Anti-abortion lawmakers, beware. Planned Parenthood's political operations are planning their largest-ever campaign blitz for this year's midterm and gubernatorial elections, poised to pour millions into key races that could determine who controls Congress.
The group's political arm has in the past bought up gobs of campaign-season airtime to attack social conservatives as "extreme." Their track record is mixed, but the abortion provider played at least some role in the defeat last year of Republican gubernatorial candidate Ken Cuccinelli in Virginia.
Counting what Planned Parenthood spent in that race, the organization is planning to spend more than $18 million this cycle.
The spending largely would come from Planned Parenthood Action Fund and Planned Parenthood Votes, a super PAC. The sum would easily make them among the highest-spending outside Democratic players in this year's elections.
The numbers, confirmed by Fox News, were first reported by Politico. The plans suggest that Democrats' rallying cry in 2012 that Republicans were waging a "war on women" will return in some fashion this year -- as groups like Planned Parenthood hammer abortion rights, women's health and other issues on the airwaves.
"The bottom line is: Many of these races are going to be determined by women and women voters," Cecile Richards, president of the Planned Parenthood Action Fund, told Politico. "To the extent that we still have politicians who are running on a platform to repeal women's access to health care and women's rights, that's a losing proposition. ... We will absolutely be on the offense on these issues."
The groups plan to spend in at least 14 states, including in competitive Senate races like those in Alaska and North Carolina.
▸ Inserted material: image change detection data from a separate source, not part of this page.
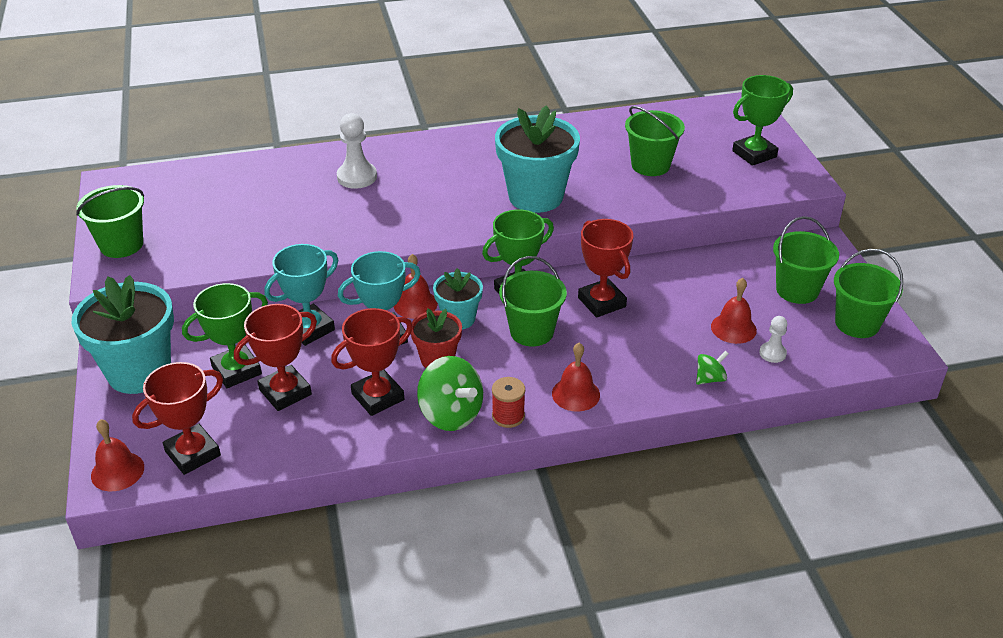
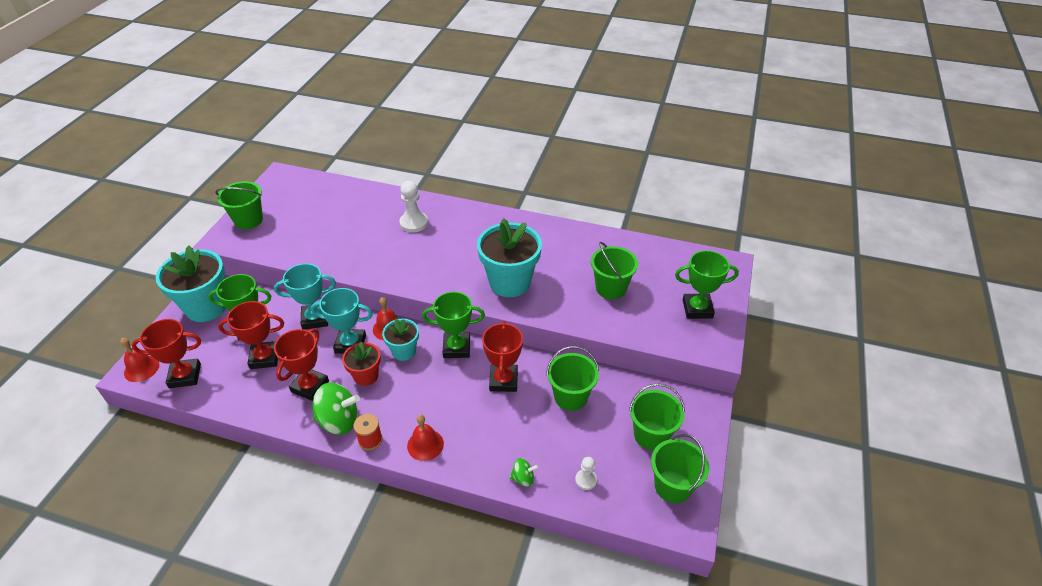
camera: 30 degrees right, 5 degrees up
(378, 397) = (310, 386): red trophy -> red trophy turned 60 degrees counterclockwise
(450, 414) = (339, 421): green spinning top -> green spinning top turned 75 degrees counterclockwise
(531, 331) = (439, 382): green bucket -> green bucket (570, 397)
(733, 328) = (576, 445): red bell -> none

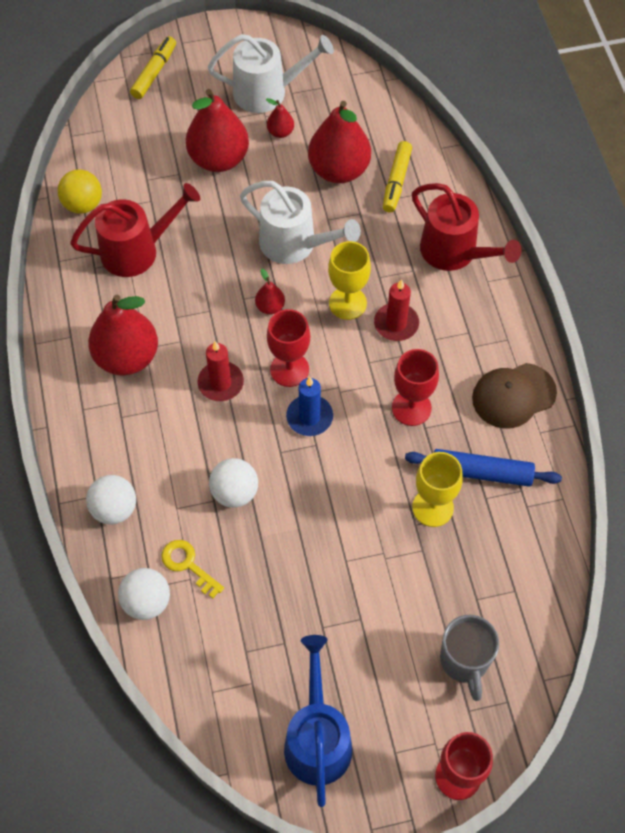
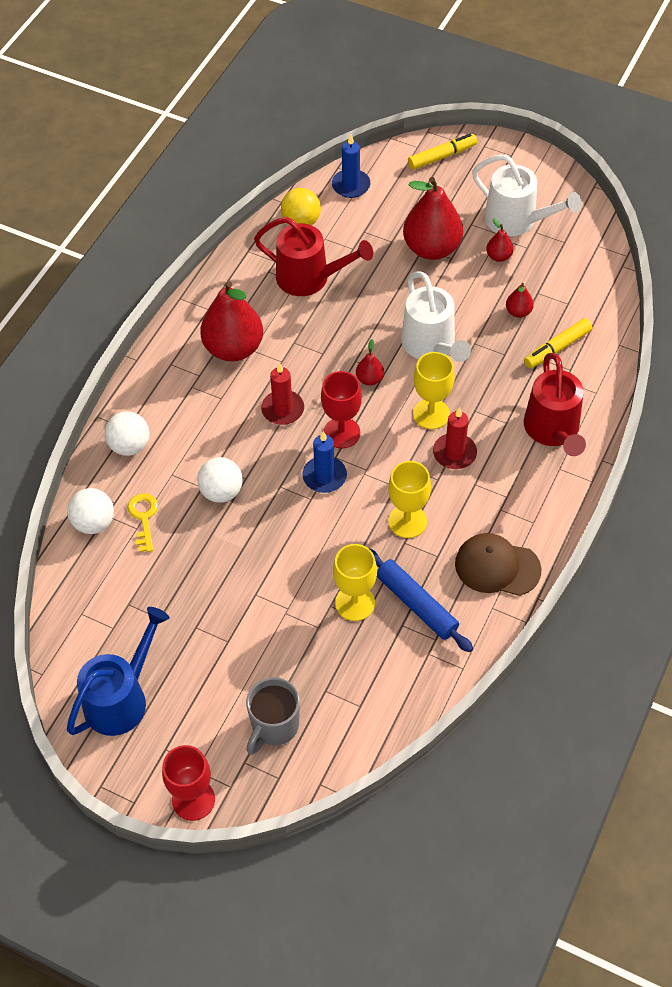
camera: 40 degrees right, 5 degrees down
(97, 145) = (351, 185): none -> blue candle
(339, 170) = (518, 312): red pear -> red pear, size x0.45
(411, 408) = (407, 521): red goblet -> yellow goblet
The Senate is the big battlefield this year, as Republicans need to gain just six seats to gain the majority -- and Democrats are planning to fight hard to hold their ground.
Planned Parenthood itself has been a perennial target of Republicans, and friction between the GOP and the abortion provider is substantial.
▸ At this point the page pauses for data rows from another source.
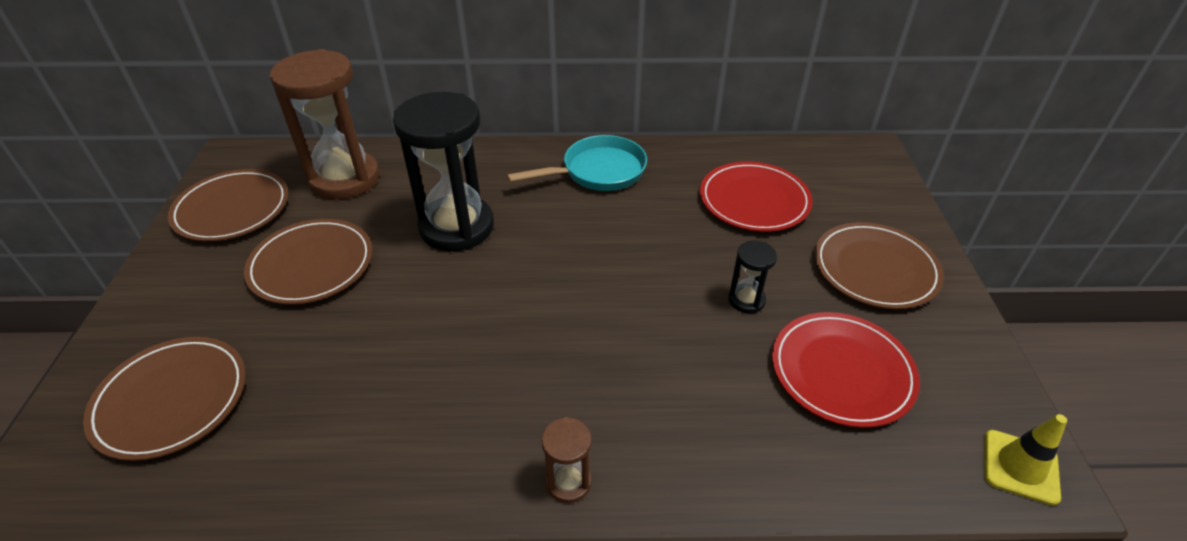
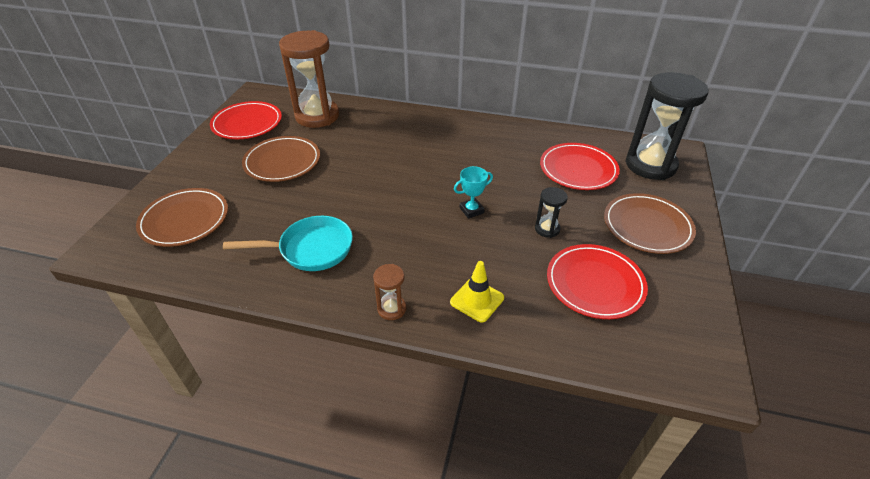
camera: 15 degrees right, 0 degrees up
(232, 209) = (247, 123): brown plate -> red plate
(457, 227) = (375, 154): black hourglass -> black hourglass (650, 165)
(598, 172) = (477, 135): turquoise pan -> turquoise pan (310, 249)
(631, 291) = (471, 210): none -> turquoise trophy
(1020, 467) = (698, 365): yellow traffic cone -> yellow traffic cone (477, 300)

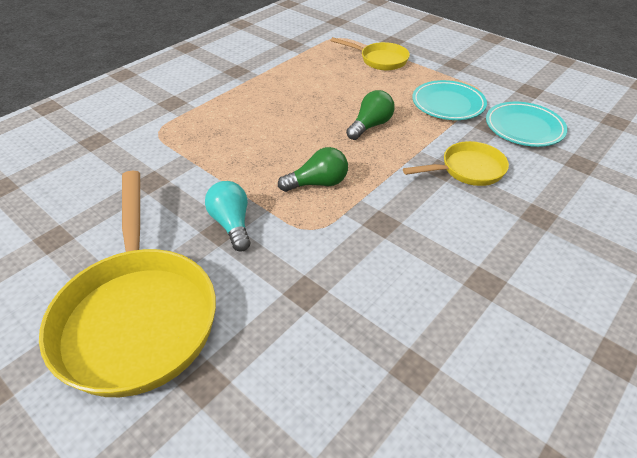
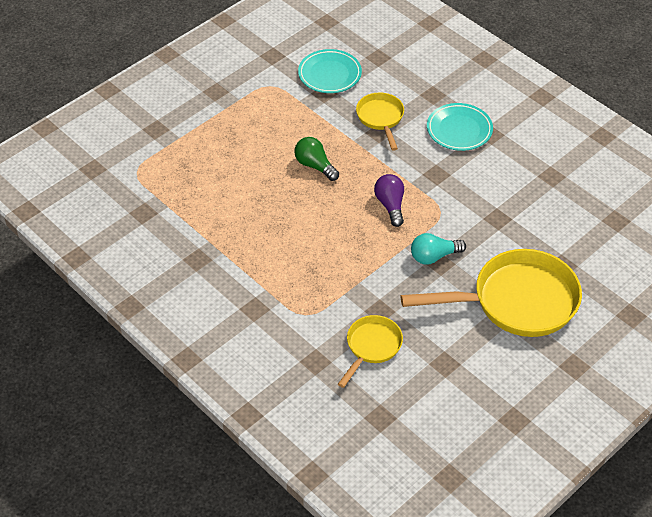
camera: 85 degrees left, 5 degrees up
(318, 183) = (390, 205): green light bulb -> purple light bulb
(380, 60) = (197, 144): yellow pan -> yellow pan (371, 347)
(448, 104) = (287, 111): turquoise plate -> turquoise plate (459, 130)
GOP lawmakers have fought in the past to strip ObamaCare grant money for Planned Parenthood outfits, and defund the group entirely. Republicans also blasted the "war on women" cry as overblown, and at times hypocritical.
Lila Rose, president and founder of anti-abortion group Live Action, said Planned Parenthood's plans to spend millions on the elections should fuel calls to strip taxpayer funding for the group.
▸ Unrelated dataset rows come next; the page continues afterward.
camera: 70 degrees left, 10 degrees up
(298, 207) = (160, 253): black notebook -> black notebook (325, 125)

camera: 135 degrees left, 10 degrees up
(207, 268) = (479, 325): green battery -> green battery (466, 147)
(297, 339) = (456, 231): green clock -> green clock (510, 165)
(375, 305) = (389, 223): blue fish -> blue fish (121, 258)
"There are no winners, except those making money by selling abortions, when Big Abortion leader Planned Parenthood pours millions into America's elections," she said in a statement.
Democrats still retain the advantage among women voters, something Planned Parenthood surely aims to build on. Exit polls showed Obama won 55 percent of the women vote in 2012.
Planned Parenthood spent nearly $12 million in 2012, according to the Center for Responsive Politics -- mostly from Planned Parenthood Action Fund and Planned Parenthood Votes. More than half of that went toward opposing candidates.
According to Politico, Planned Parenthood plans to get involved in Texas, where abortion-rights crusader Wendy Davis is running for governor. The campaign reportedly will begin with digital ads in Texas, as well as North Carolina and Alaska.